Data mining technology is essential to SSA’s ongoing battle to curb improper payments. The SSA inspector general “tells us we have less than 1 percent fraud, but even that’s too much. We pay almost $1 trillion in benefits a year, and we know fraudsters are always looking for ways. Our robust anti-fraud program ranges from prevention to detection to prosecution. Technology allows us to use data analytics to see patterns, to establish various models to minimize risk,” she said.
To alleviate a brain drain, SSA’s vision sets sights on recruiting “a whole gamut” of future employees, Colvin notes. They include front-line workers dealing directly with the public to determine eligibility, as well as information technology professionals, attorneys, human resources specialists, law enforcement people, procurement experts and managers. “Anyone looking for a career in public service would find SSA rich and rewarding, and we probably offer one of the broadest ranges of service of any federal agency,” she said. “We’re large enough so that there are development opportunities. Our retention is good. We’re No. 6 on the list of Best Places to Work in the Federal Government.”
Colvin is well aware of Social Security’s status as a political football in the current climate in which some on the right wish to cut benefits while some on the left want to expand them. “There are short and long-term issues,” she said, noting that it’s not her role to weigh in with Congress but that she plans to advise the administration.

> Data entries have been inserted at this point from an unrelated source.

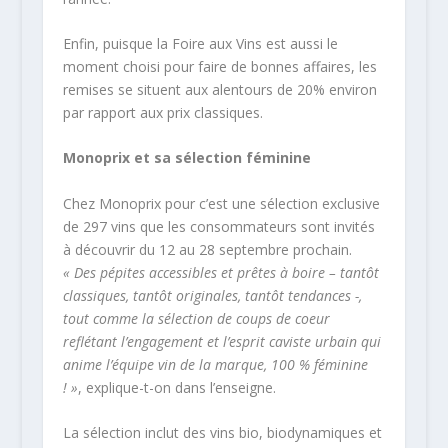
Enfin, puisque la Foire aux Vins est aussi le
moment choisi pour faire de bonnes affaires, les
remises se situent aux alentours de 20% environ
par rapport aux prix classiques.
Monoprix et sa sélection féminine
Chez Monoprix pour c’est une sélection exclusive
de 297 vins que les consommateurs sont invités
à découvrir du 12 au 28 septembre prochain.
« Des pépites accessibles et prêtes à boire – tantôt
classiques, tantôt originales, tantôt tendances -,
tout comme la sélection de coups de coeur
reflétant l’engagement et l’esprit caviste urbain qui
anime l’équipe vin de la marque, 100 % féminine
! »
, explique-t-on dans l’enseigne.
La sélection inclut des vins bio, biodynamiques et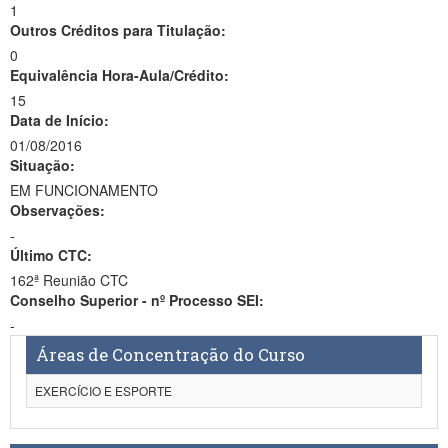
1
Outros Créditos para Titulação:
0
Equivalência Hora-Aula/Crédito:
15
Data de Início:
01/08/2016
Situação:
EM FUNCIONAMENTO
Observações:
-
Último CTC:
162ª Reunião CTC
Conselho Superior - nº Processo SEI:
-
Áreas de Concentração do Curso
EXERCÍCIO E ESPORTE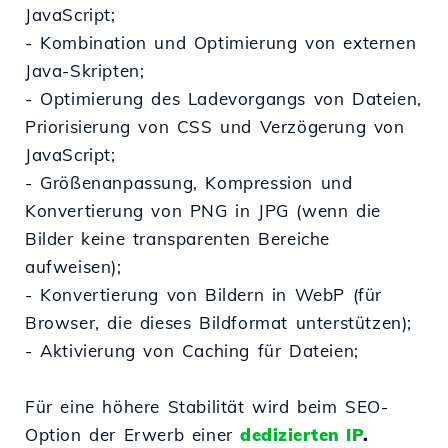
JavaScript;
- Kombination und Optimierung von externen
Java-Skripten;
- Optimierung des Ladevorgangs von Dateien,
Priorisierung von CSS und Verzögerung von
JavaScript;
- Größenanpassung, Kompression und
Konvertierung von PNG in JPG (wenn die
Bilder keine transparenten Bereiche
aufweisen);
- Konvertierung von Bildern in WebP (für
Browser, die dieses Bildformat unterstützen);
- Aktivierung von Caching für Dateien;
Für eine höhere Stabilität wird beim SEO-
Option der Erwerb einer
dedizierten IP
.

“We are one of the largest government programs in the world, and we touch the lives of nearly every American here and abroad. We have over 65 million on our roles, and are a vital part of the economy,” she said. “Social Security will always be here, but we recognize that changes will be necessary.

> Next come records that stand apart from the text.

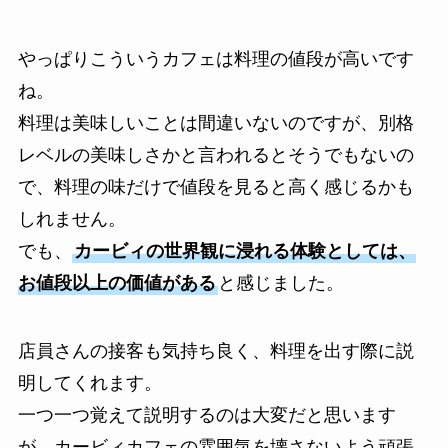
やっぱりこういうカフェは料理の値段が高いです
ね。
料理は美味しいことは間違いないのですが、別格
レベルの美味しさかと言われるとそうでもないの
で、料理の味だけで値段を見ると高く感じるかも
しれません。
でも、
カービィの世界観に浸れる体験としては、
お値段以上の価値がある
と感じました。
店員さんの接客も気持ち良く、料理を出す際に説
明してくれます。
一つ一つ覚えて説明するのは大変だと思います
が、カービィカフェの雰囲気を壊さないよう頑張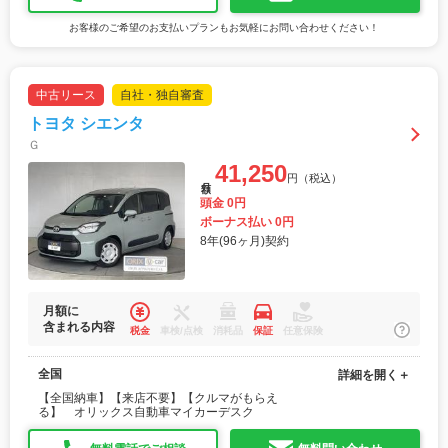
お客様のご希望のお支払いプランもお気軽にお問い合わせください！
中古リース
自社・独自審査
トヨタ シエンタ
Ｇ
41,250
円（税込）
月額
頭金 0円
ボーナス払い 0円
8年(96ヶ月)契約
月額に
含まれる内容
税金
車検/点検
消耗品
保証
任意保険
全国
詳細を開く＋
【全国納車】【来店不要】【クルマがもらえ
る】 オリックス自動車マイカーデスク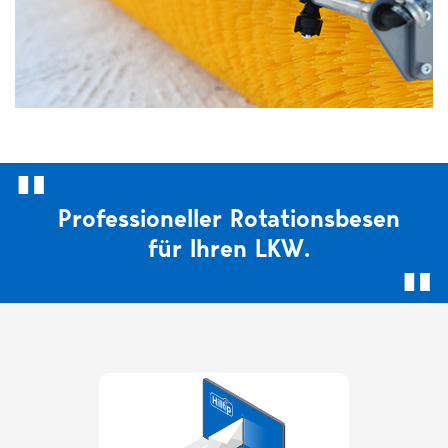
Professioneller Rotationsbesen
für Ihren LKW.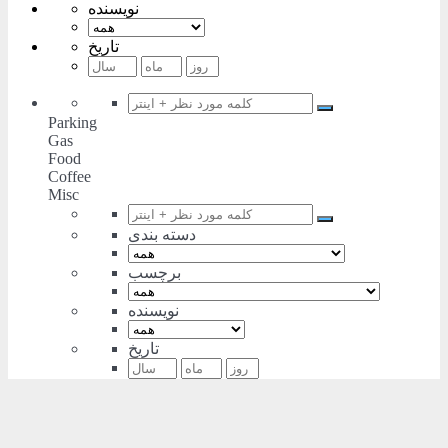
نویسنده
تاریخ
Parking
Gas
Food
Coffee
Misc
دسته بندی
برچسب
نویسنده
تاریخ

“The president recommended a reallocation of funds from retirement to disability funds, 0.9 percent for five years, which would make the retirement and disability funds solvent until 2033,” Colvin said. She expressed hope that Congress will adopt the plan, which has precedents. “If not, then people would be looking at a 20 percent cut in disability benefits, which at $1,200 a month are already inadequate.”
In the long term, said the acting commissioner with 20 months to go, “We hope Congress will [take a bipartisan approach], as was done in 1983 under the Greenspan Commission. Our agency’s role is to provide data and analysis to the White House and Congress on the impact of the various proposals.”
Clarification: This story has been updated to clarify Colvin's long-term vision for Congress.